Straightforward requests such as these shouldn’t take so much time and effort.

Using software for simpler annual leave processes

Crowley, like many HR and people directors, found the solution he needed in upgrading to HR software.

He says: “Addressing the basics, I needed to look to see how we could become an employer of choice.

“I knew what we needed to do, what I had to work out is the how. We started looking for an online cloud solution to help us.”

HR software eliminates the challenges of managing annual leave because it:

Allows for employee self-service

Instead of using all your bandwidth responding to requests about annual leave, HR software empowers your staff to request time off themselves and check their own leave balances.

You’ll get that time back in your day and your employees will appreciate the convenience.

Automates processes and calculations

Instead of fumbling through spreadsheets to update leave data, HR software automatically processes updates and makes calculations for you based on staff status.

So if a staff member goes from part time to full time, your software automatically calculates their new annual leave accrual and adjusts from the effective date.

Enables you to respond faster

HR software organises your annual leave data for you in a way that is intuitive and customisable.

So when you receive an enquiry about how staff are using their annual leave, you can quickly pull up only the appropriate data so you don’t compromise any data protection laws.

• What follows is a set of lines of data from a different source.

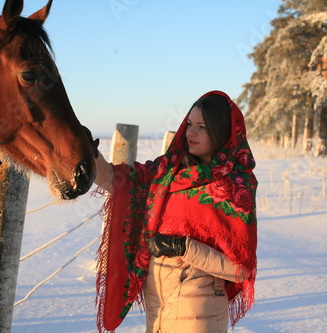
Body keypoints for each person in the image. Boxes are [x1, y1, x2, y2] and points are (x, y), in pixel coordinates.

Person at [92, 90, 258, 333]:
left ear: (221, 131)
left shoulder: (234, 186)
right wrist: (87, 154)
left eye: (202, 126)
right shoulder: (167, 172)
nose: (191, 132)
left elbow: (240, 269)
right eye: (189, 124)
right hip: (159, 312)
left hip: (200, 319)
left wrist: (184, 248)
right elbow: (118, 182)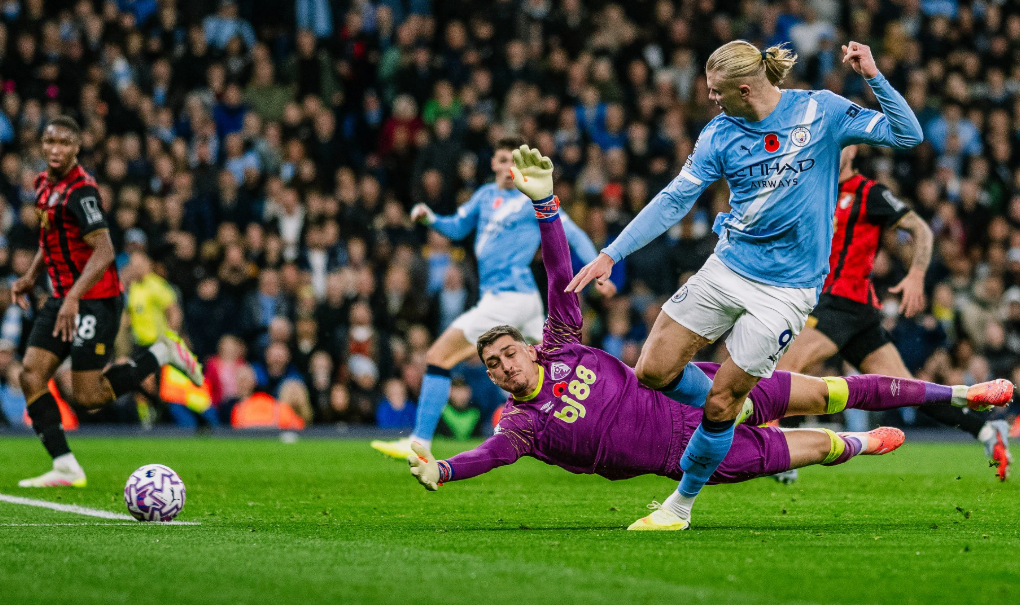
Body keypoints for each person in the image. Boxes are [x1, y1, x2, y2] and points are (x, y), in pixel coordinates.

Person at [405, 146, 1013, 530]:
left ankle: (960, 394)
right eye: (494, 365)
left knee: (833, 387)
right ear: (491, 378)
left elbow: (562, 277)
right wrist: (447, 471)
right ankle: (855, 448)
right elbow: (492, 456)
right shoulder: (520, 424)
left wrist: (546, 205)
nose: (506, 366)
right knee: (801, 449)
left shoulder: (559, 345)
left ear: (527, 345)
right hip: (682, 454)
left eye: (508, 351)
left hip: (702, 389)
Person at [564, 40, 924, 524]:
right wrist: (612, 252)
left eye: (716, 92)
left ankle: (681, 504)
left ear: (743, 88)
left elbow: (908, 135)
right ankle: (743, 405)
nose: (711, 99)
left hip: (787, 292)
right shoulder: (718, 134)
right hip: (728, 268)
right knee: (652, 370)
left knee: (720, 401)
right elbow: (674, 200)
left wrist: (873, 76)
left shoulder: (821, 110)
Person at [776, 145, 1013, 482]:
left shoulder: (870, 192)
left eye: (841, 143)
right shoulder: (818, 190)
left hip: (845, 302)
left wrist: (915, 274)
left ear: (853, 149)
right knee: (907, 389)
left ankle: (778, 451)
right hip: (839, 308)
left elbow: (921, 229)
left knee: (784, 369)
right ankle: (987, 431)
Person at [370, 135, 612, 459]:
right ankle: (603, 429)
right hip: (522, 303)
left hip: (508, 298)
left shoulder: (531, 198)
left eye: (514, 161)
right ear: (494, 164)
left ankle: (419, 444)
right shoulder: (484, 197)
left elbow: (573, 233)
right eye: (502, 160)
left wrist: (598, 267)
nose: (507, 167)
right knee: (563, 368)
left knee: (438, 356)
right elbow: (457, 227)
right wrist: (431, 219)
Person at [14, 117, 204, 488]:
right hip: (63, 297)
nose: (55, 149)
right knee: (31, 374)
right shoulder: (42, 185)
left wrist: (73, 297)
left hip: (94, 300)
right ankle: (65, 464)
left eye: (64, 143)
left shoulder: (81, 192)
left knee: (89, 396)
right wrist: (32, 276)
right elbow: (49, 237)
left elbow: (104, 251)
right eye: (49, 141)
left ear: (77, 148)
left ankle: (162, 353)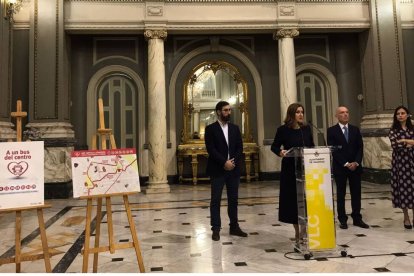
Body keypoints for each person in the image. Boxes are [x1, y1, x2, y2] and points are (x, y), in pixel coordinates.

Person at [271, 103, 314, 245]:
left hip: (307, 169)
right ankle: (297, 231)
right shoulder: (283, 130)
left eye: (302, 112)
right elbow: (274, 146)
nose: (301, 114)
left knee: (307, 200)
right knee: (294, 202)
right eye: (297, 112)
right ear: (291, 114)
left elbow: (312, 146)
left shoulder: (306, 129)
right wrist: (280, 152)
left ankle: (305, 229)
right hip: (290, 170)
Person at [204, 100, 247, 241]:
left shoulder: (235, 128)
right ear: (218, 112)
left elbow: (239, 147)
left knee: (233, 199)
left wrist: (232, 162)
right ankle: (216, 229)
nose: (228, 112)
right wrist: (224, 162)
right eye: (225, 110)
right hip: (218, 169)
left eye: (229, 110)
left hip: (233, 169)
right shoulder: (210, 129)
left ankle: (234, 226)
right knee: (215, 200)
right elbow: (211, 149)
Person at [327, 106, 369, 229]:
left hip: (355, 168)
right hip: (341, 167)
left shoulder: (355, 129)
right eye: (342, 113)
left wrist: (356, 162)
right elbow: (333, 150)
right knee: (341, 194)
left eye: (347, 112)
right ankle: (342, 219)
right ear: (337, 116)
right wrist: (345, 163)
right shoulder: (331, 131)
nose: (345, 114)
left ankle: (357, 218)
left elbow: (360, 147)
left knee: (356, 193)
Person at [388, 106, 414, 229]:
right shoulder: (393, 130)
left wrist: (403, 140)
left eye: (403, 113)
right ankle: (406, 217)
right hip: (400, 164)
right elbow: (395, 145)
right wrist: (410, 142)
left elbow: (401, 143)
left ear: (407, 115)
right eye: (398, 113)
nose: (400, 115)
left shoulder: (412, 128)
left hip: (412, 162)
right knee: (403, 189)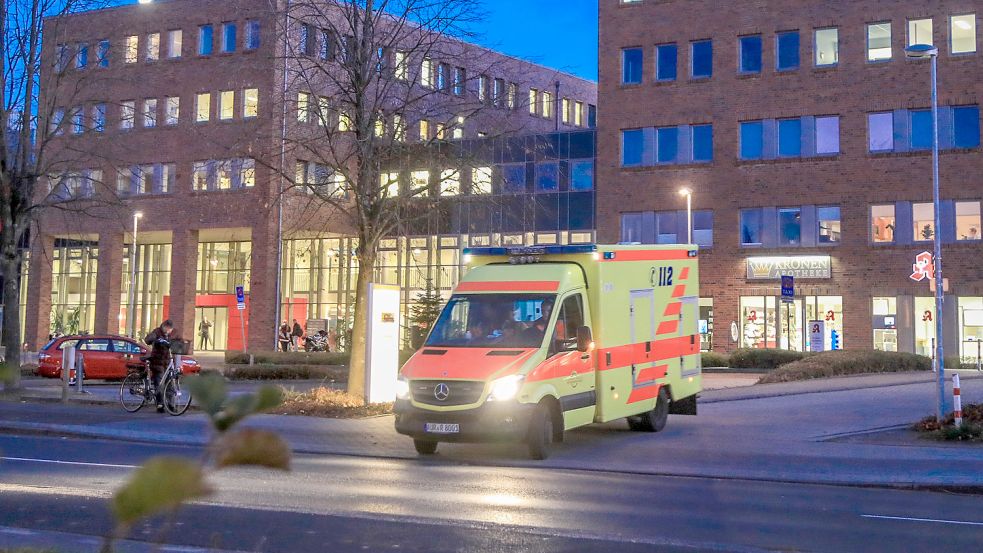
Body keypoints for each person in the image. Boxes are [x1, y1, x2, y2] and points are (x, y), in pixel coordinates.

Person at [144, 320, 174, 413]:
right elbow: (148, 340)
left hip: (167, 362)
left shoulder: (170, 335)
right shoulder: (157, 332)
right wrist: (155, 340)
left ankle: (171, 404)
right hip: (158, 362)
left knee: (170, 384)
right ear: (164, 326)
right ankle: (160, 404)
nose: (169, 331)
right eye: (168, 329)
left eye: (171, 330)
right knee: (159, 384)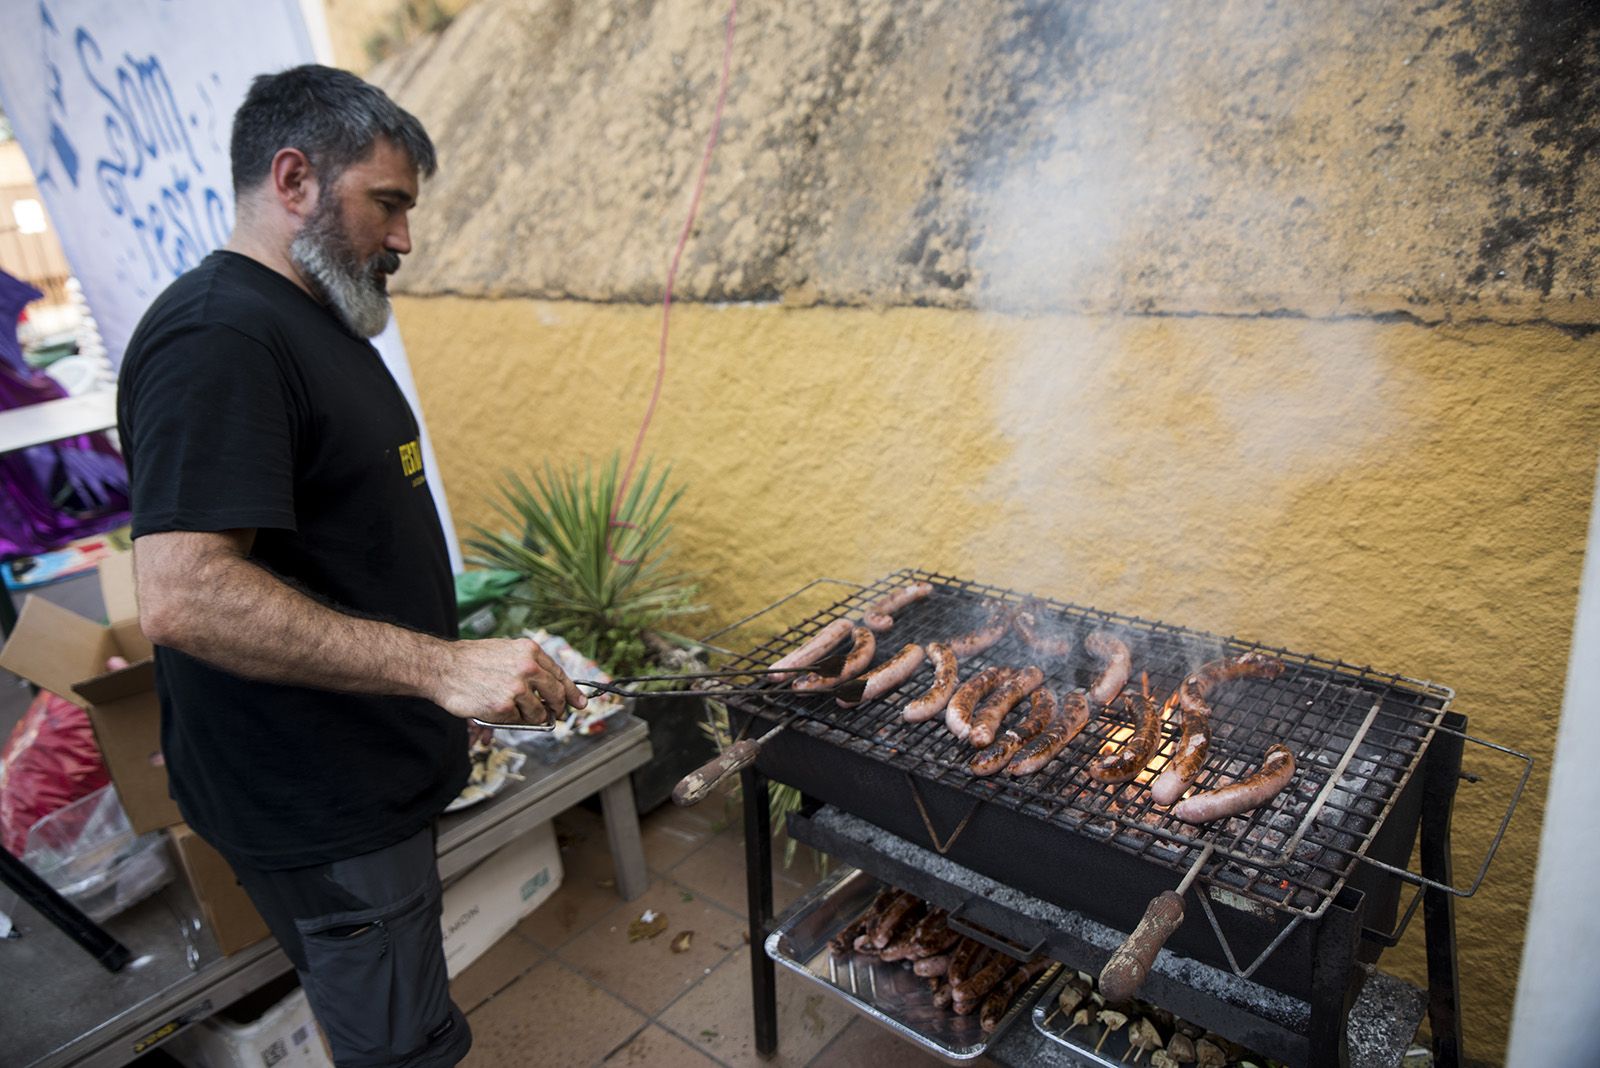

Sophie MacDonald, HR adviser at RateSetter, says this was a major improvement for her day-to-day bandwidth once the company adopted HR software.

She adds: “I can safely say the people operations team are saving about eight hours a week just by removing that basic overhead. That means I can now focus on providing a proactive HR service to the business.

Integrates with payroll software to manage the entire employee experience

Digitalising your HR function enables you to connect with payroll software for one source of employee data. That way, you can manage their tenure with the business from new hire onward all with one system.

How to say goodbye to spreadsheets

Using software for your annual leave process is a necessity for future business. Here are four steps to help your team move from spreadsheets to software.

1. Set a timeline

This change will take time for your staff to adjust to as well, so you should factor that into how quickly you decide to make the switch.

Crowley didn’t want to overwhelm staff with change, so he took a phased approach to implementation.

He says: “We didn’t want the launch to be a disruptive distraction, considering the business was undergoing lots of change.

“So we chose a soft launch within the business, putting out simple messages that a new system ‘was arriving’, issuing trial logins for anyone who wanted to try it out for themselves.”

2. Communicate the change with staff

Let staff members know these changes will help to improve the HR service they receive. Highlight what’s in it for them: it’ll be easier to request leave, check their holiday balances, and plan for time off.

Let them know when you will stop using your spreadsheet system and when they will start using the new software.

3. Provide training

An obvious tip, but ‘user-friendly’ is relative when you factor in the differences in a multi-generational workforce. Plan to provide training so everyone is comfortable with using the new software on their own.

4. Encourage feedback

This is important because feedback will tell you how your staff are getting on with your new system and how well they received the training.

Crowley used the opportunities for feedback to gauge the overall success of his migration.

He says: “We received good feedback from the trial; how professional the system looked; how easy it was to use; how the experience was positive for the employee.

“We knew the decision to move to HR software was the right one as after launch, our Employee Net Promoter Score improved, with employees commenting positively and enjoying the advances in HR such as being able to manage and book their own time off.”

In summary

Don’t let tedious tasks involved with annual leave slow you down from providing excellent service.

Using software instead of spreadsheets future-proofs your organisation to embrace newer technology as it’s available, and prepares your team for future company growth.